╭─ Information shown
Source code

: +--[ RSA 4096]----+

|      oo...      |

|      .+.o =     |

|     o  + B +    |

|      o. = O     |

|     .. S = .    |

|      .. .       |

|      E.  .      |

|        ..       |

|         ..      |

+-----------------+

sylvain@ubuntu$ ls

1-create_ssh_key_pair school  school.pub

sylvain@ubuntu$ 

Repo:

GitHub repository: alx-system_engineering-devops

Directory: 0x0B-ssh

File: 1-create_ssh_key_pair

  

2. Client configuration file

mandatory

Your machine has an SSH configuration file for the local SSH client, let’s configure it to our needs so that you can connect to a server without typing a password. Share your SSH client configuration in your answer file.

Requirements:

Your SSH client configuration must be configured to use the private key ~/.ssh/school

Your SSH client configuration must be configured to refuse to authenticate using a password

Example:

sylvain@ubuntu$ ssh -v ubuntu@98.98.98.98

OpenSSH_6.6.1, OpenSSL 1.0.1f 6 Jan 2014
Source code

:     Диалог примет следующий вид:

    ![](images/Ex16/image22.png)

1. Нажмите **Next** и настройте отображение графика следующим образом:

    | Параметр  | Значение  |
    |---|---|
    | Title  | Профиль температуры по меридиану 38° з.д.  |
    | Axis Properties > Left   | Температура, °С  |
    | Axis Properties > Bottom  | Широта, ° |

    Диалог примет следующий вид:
╰─
* **What you should do**
Reproduce the entire listing above line for line, keeping every character, space and symbol unchanged.

* **Response to the exercise**
Source code

: +--[ RSA 4096]----+

|      oo...      |

|      .+.o =     |

|     o  + B +    |

|      o. = O     |

|     .. S = .    |

|      .. .       |

|      E.  .      |

|        ..       |

|         ..      |

+-----------------+

sylvain@ubuntu$ ls

1-create_ssh_key_pair school  school.pub

sylvain@ubuntu$ 

Repo:

GitHub repository: alx-system_engineering-devops

Directory: 0x0B-ssh

File: 1-create_ssh_key_pair

  

2. Client configuration file

mandatory

Your machine has an SSH configuration file for the local SSH client, let’s configure it to our needs so that you can connect to a server without typing a password. Share your SSH client configuration in your answer file.

Requirements:

Your SSH client configuration must be configured to use the private key ~/.ssh/school

Your SSH client configuration must be configured to refuse to authenticate using a password

Example:

sylvain@ubuntu$ ssh -v ubuntu@98.98.98.98

OpenSSH_6.6.1, OpenSSL 1.0.1f 6 Jan 2014
Source code

:     Диалог примет следующий вид:

    ![](images/Ex16/image22.png)

1. Нажмите **Next** и настройте отображение графика следующим образом:

    | Параметр  | Значение  |
    |---|---|
    | Title  | Профиль температуры по меридиану 38° з.д.  |
    | Axis Properties > Left   | Температура, °С  |
    | Axis Properties > Bottom  | Широта, ° |

    Диалог примет следующий вид:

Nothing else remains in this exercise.